◆ AUFGABENSTELLUNG ◆
Entnimm den Lesetext vollständig und gib ihn Wort für Wort unverändert wieder.

◆ LESETEXT ◆
Apr 082017
 
Zerrissenes Holz reckt sich empor in einen blauen, tiefen, antwortlosen Himmel, schrundige Auskehlungen zerfurchen den Baum auf dem Dorfanger von Lübars, gesehen am vergangenen Samstag bei einer Radtour durch das Tegeler Fließ. Soviel Schmerz, soviel Leiden!
Geduldiges Einhören, gemeinschaftliches Einsingen im Kirchenchor, Nachlesen in den alten Darstellungen und Anweisungen der geistlichen Musik früherer Jahrhunderte! Der gregorianische Passionston in der Johannespassion des Thomas Mancinus, die wir derzeit einstudieren, verlangt einen freien Vortrag, eine Verlebendigung im Gesang. Die rhombische Notenform – punctum inclinatum – dient nur als Stütze des in Freiheit erklingenden Wortes; Mancinus hebt sehr bewusst durch Klauseln und Floskeln die sinntragenden Worte hervor; die kraftvolle, sehr gesangliche Übersetzung Martin Luthers – sie bleibt ein poetisches Meisterwerk deutscher Sprache – übernimmt er dabei Silbe für Silbe, Elision für Elision unverändert.
Clamore et cum asperitate, so sollen die leidenschaftlichen Aufwallungen der Turba-Chöre gehalten sein. Mit Geschrei, schroff, unverbunden! Das sind die Anweisungen, die sich aus den damaligen Traktaten erschließen lassen.

◆ BEREITGESTELLTE DATEN ◆

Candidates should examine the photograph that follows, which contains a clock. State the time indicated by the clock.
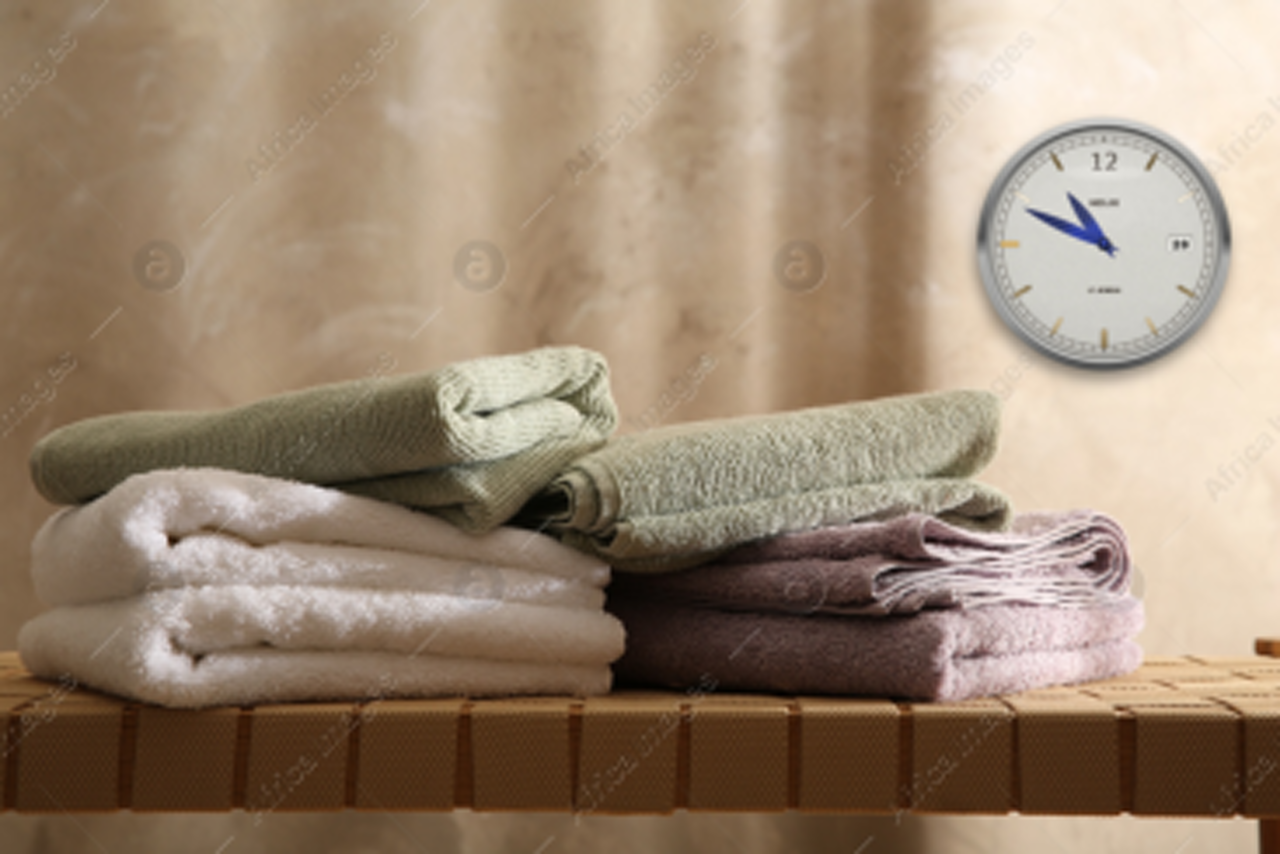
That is 10:49
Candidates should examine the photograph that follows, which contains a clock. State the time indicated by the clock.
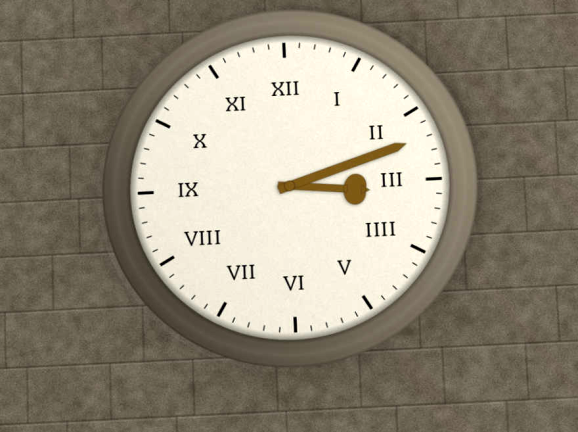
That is 3:12
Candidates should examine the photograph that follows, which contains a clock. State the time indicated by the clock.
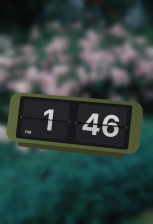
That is 1:46
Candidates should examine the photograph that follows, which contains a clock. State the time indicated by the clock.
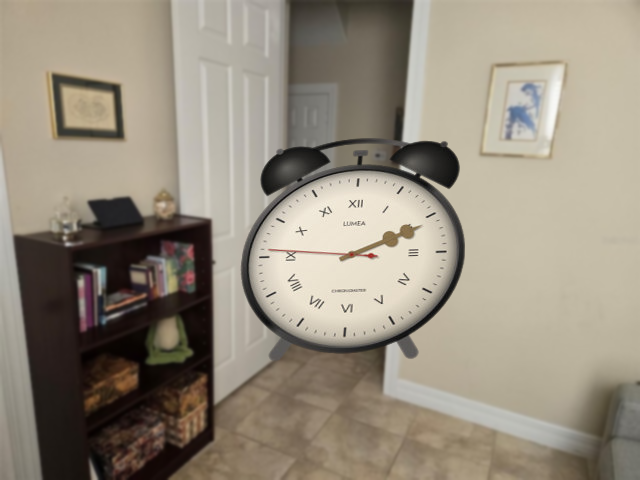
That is 2:10:46
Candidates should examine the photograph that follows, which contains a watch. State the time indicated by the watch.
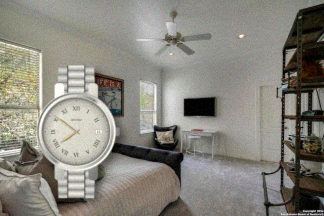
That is 7:51
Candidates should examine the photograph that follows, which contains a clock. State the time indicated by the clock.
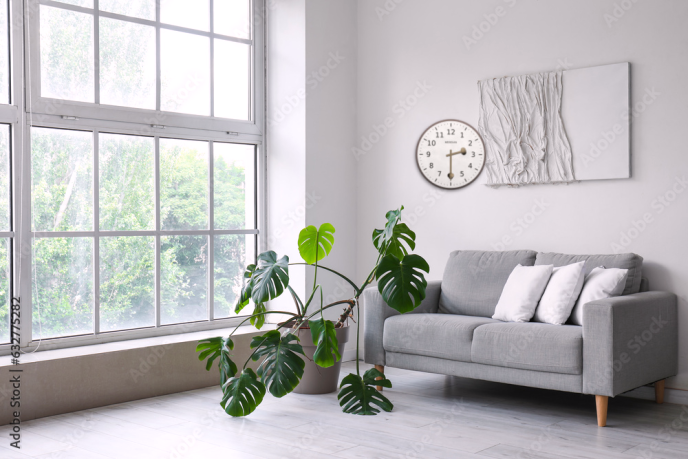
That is 2:30
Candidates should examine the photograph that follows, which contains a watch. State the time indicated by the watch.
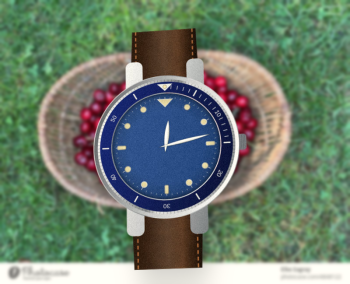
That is 12:13
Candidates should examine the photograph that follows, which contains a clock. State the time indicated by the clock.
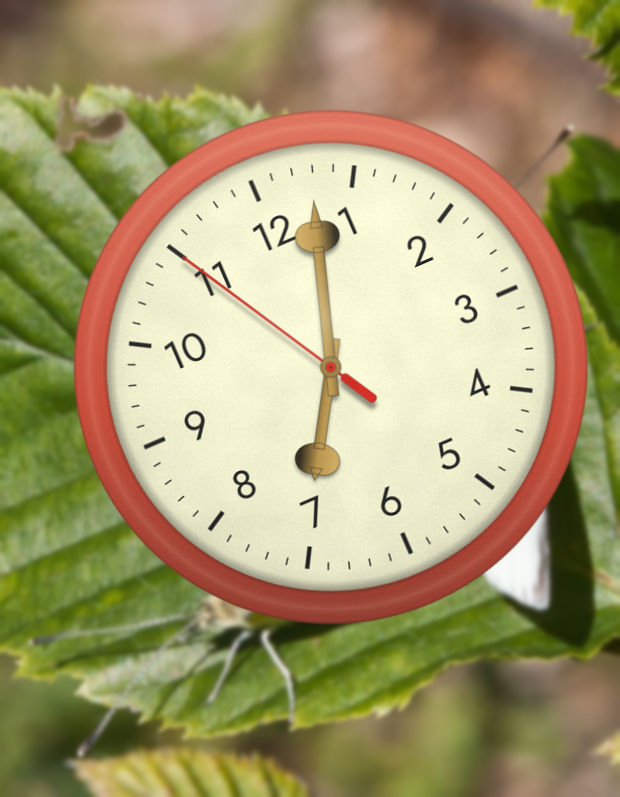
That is 7:02:55
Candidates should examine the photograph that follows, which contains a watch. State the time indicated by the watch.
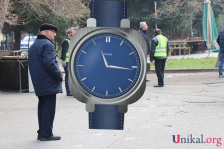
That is 11:16
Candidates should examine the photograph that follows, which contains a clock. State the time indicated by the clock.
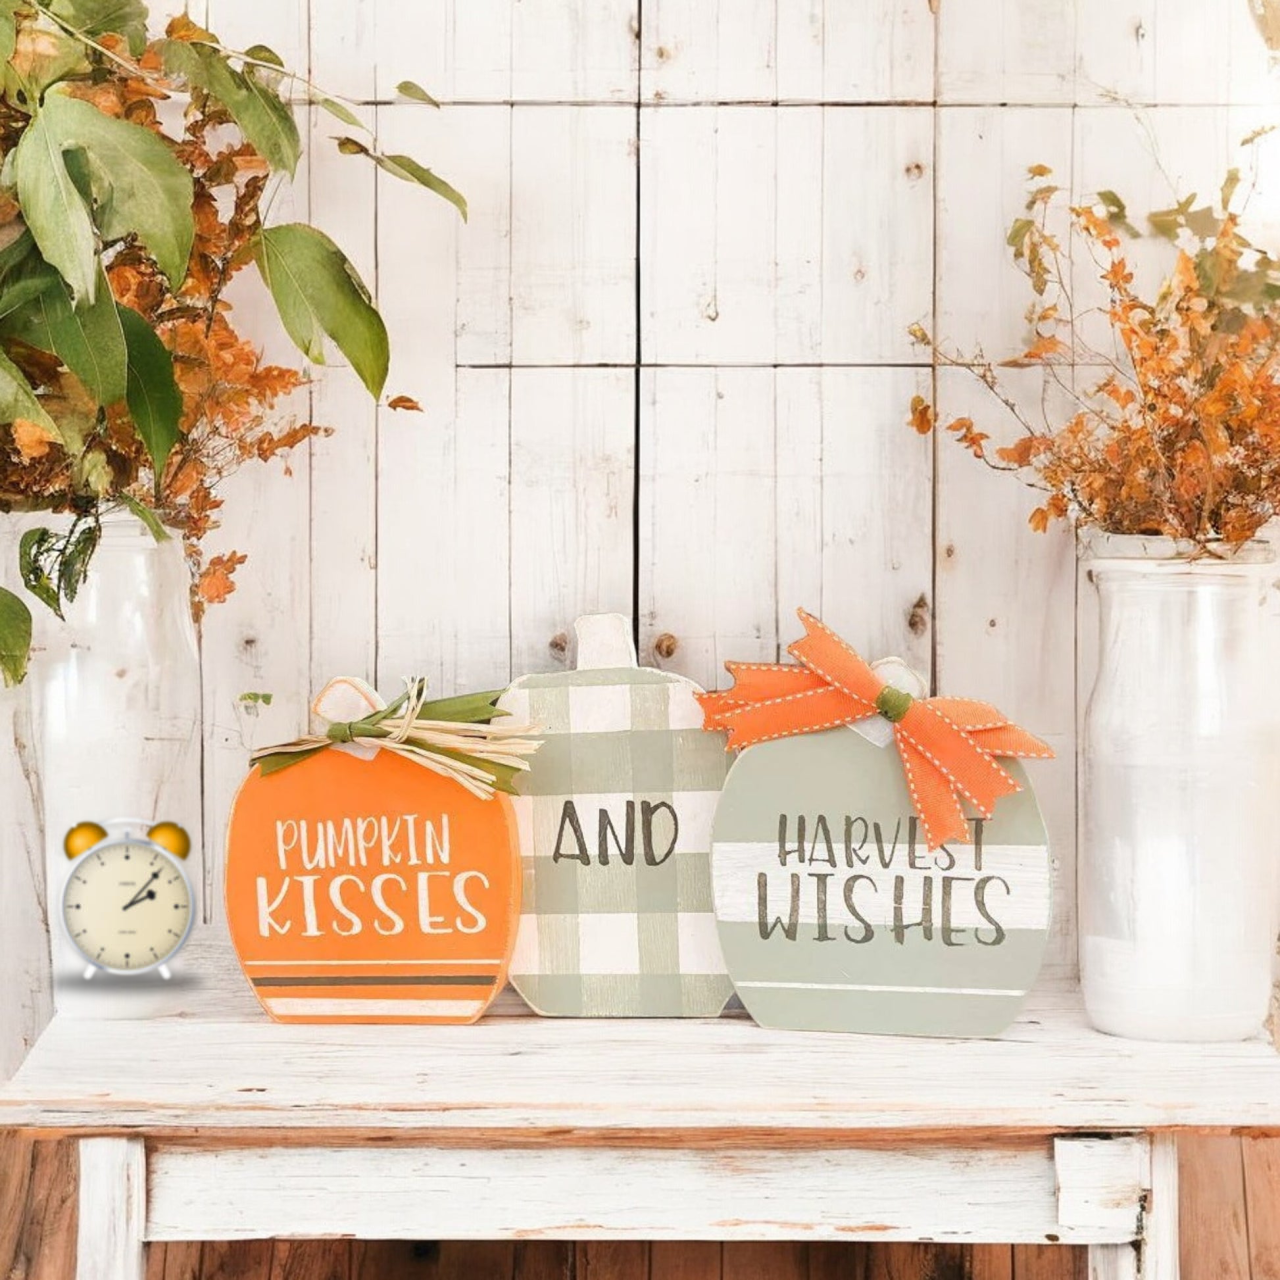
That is 2:07
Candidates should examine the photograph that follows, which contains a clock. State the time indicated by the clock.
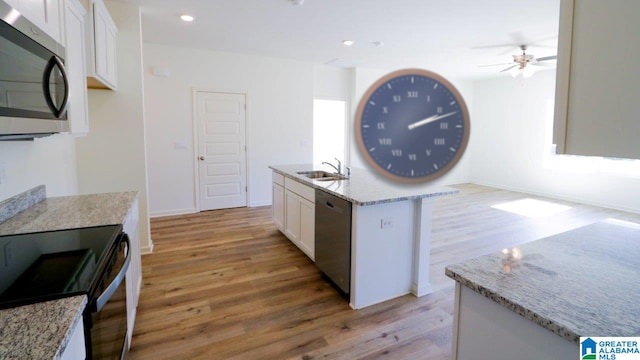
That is 2:12
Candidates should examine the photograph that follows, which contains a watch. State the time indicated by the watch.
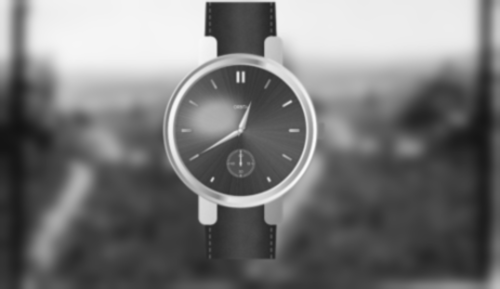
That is 12:40
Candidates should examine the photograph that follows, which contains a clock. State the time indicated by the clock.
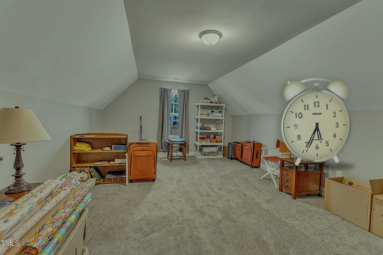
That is 5:34
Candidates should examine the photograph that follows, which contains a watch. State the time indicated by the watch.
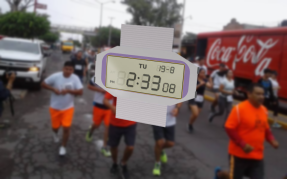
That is 2:33:08
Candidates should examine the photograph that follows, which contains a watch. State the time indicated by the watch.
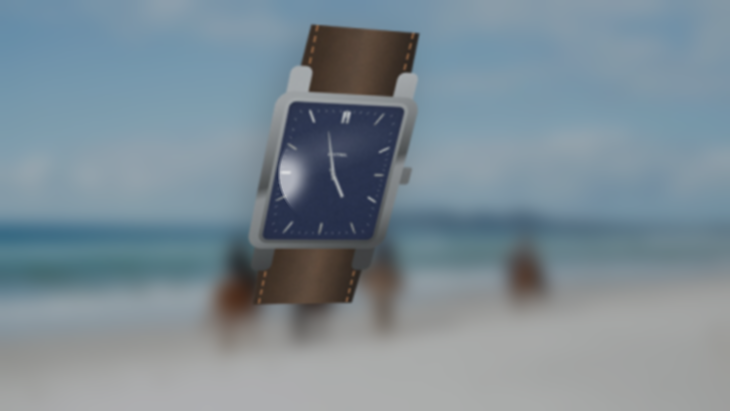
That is 4:57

◆ VOLLSTÄNDIGE ANTWORT ◆
Apr 082017
 
Zerrissenes Holz reckt sich empor in einen blauen, tiefen, antwortlosen Himmel, schrundige Auskehlungen zerfurchen den Baum auf dem Dorfanger von Lübars, gesehen am vergangenen Samstag bei einer Radtour durch das Tegeler Fließ. Soviel Schmerz, soviel Leiden!
Geduldiges Einhören, gemeinschaftliches Einsingen im Kirchenchor, Nachlesen in den alten Darstellungen und Anweisungen der geistlichen Musik früherer Jahrhunderte! Der gregorianische Passionston in der Johannespassion des Thomas Mancinus, die wir derzeit einstudieren, verlangt einen freien Vortrag, eine Verlebendigung im Gesang. Die rhombische Notenform – punctum inclinatum – dient nur als Stütze des in Freiheit erklingenden Wortes; Mancinus hebt sehr bewusst durch Klauseln und Floskeln die sinntragenden Worte hervor; die kraftvolle, sehr gesangliche Übersetzung Martin Luthers – sie bleibt ein poetisches Meisterwerk deutscher Sprache – übernimmt er dabei Silbe für Silbe, Elision für Elision unverändert.
Clamore et cum asperitate, so sollen die leidenschaftlichen Aufwallungen der Turba-Chöre gehalten sein. Mit Geschrei, schroff, unverbunden! Das sind die Anweisungen, die sich aus den damaligen Traktaten erschließen lassen.